But most likely you are getting entirely different plan, so you want to
focus on that to rule it out first. It is often the case that non-prod has
a less robust parameter choice in the collection of regression tests for
performance. As in the story of the rainy day, if in prod an unusual
parameter choice produces a plan that is sub-optimal for the majority of
re-uses of the plan for that query, then you would like to be able to flush
just that one query from the shared pool and let it get reparsed. I don’t
know how to do that, despite asking for that rifle shot in place of the
shot gun flush shared pool that can cause a parse storm decades ago.

Still, if you have the sql text you can modify it with a comment and see
if a fresh parse is likely to get the good plan and more importantly,
eliminate the prescience required to ask for a Wolfgang trace.

In addition to difference of parameter (in the sense of bind variable
predicate choice as opposed to init stuff), timing of stats collection
versus running of the query such that some predicates exceed the recorded
high value is a classic way to get a completely different plan.

Your mileage may vary. In addition to this oracle-l thread, I would
certainly also review the Oracle Scratchpad laundry list.

mwf

*From:* oracle-l-bounce@xxxxxxxxxxxxx [mailto:oracle-l-bounce@
freelists.org <oracle-l-bounce@xxxxxxxxxxxxx>] *On Behalf Of *Tim Gorman
*Sent:* Thursday, July 19, 2018 9:36 AM
*To:* Stefan Knecht
*Cc:* vraman4list@xxxxxxxxx; oracle-l-freelists
*Subject:* Re: SQL performance in prod

Stefan,

I had one too many:  hardware changes could not affect execution plans.  I
added that to pad the list without much thought just before pressing SEND,
and of course regretted it two seconds later.

Source data
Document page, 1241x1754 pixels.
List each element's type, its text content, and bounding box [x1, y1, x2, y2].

Set problem 1
Return the passage from the SQL performance thread starting at "In addition to difference" and ending at "Scratchpad laundry list.", copied word for word.
Set problem 2
Carry the SQL performance thread forward from its final sentence, keeping its voice and subject.

Result 1
In addition to difference of parameter (in the sense of bind variable
predicate choice as opposed to init stuff), timing of stats collection
versus running of the query such that some predicates exceed the recorded
high value is a classic way to get a completely different plan.

Your mileage may vary. In addition to this oracle-l thread, I would
certainly also review the Oracle Scratchpad laundry list.

Result 2
There are certainly more items to add, but I started with the
easily-verifiable stuff.

Clearly a 10053 trace is the ultimate, but as the OP noted, it requires
prescience to be set before it is needed, and prescience isn't always
available.

10053 trace output is also not easy to read.  Reading two such traces,
comprehending both, and then comparing and contrasting usually requires
intelligence and attention to detail approaching the level of Wolfgang
Breitling.

Thanks!

-Tim

On 7/18/18 21:03, Stefan Knecht wrote:

Tim, you forgot one:

7. The fact whether it rains Monday morning or not

The original anecdote referred to the fact that if it rained, a certain
employee that normally arrives first on a sunny day, would get to the
office later - which caused a different employee to first trigger execution
plan creation, with different bind variables, leading to a different plan.

So the query would run fast all day on a sunny day, but slow all day when
it rained.

Venky - try looking at the values of the bind variables of a good run vs a
bad run.

On Thu, Jul 19, 2018 at 5:58 AM, Tim Gorman <tim.evdbt@xxxxxxxxx> wrote:

Venky,

"Assuming there is not much change in the DB"

Let's narrow down the things that can change an execution plan...

   1. hardware change (i.e. #-cpus, # GB of RAM, storage, etc)
   2. application software change (i.e. change to the SQL text)
   3. Oracle software change (i.e. patch, upgrade, etc)
   4. initialization parameter change
   5. gathering system statistics
   6. gathering table, index, column statistics

When you state the assumption about "no much change in the DB", I am
assuming that you're discussing items #1-4.

How about item #5?  Can you query the SYS.AUX_STATS$ table and display the
column PVAL1 where PNAME has the value "DSTART" or "DSTOP"?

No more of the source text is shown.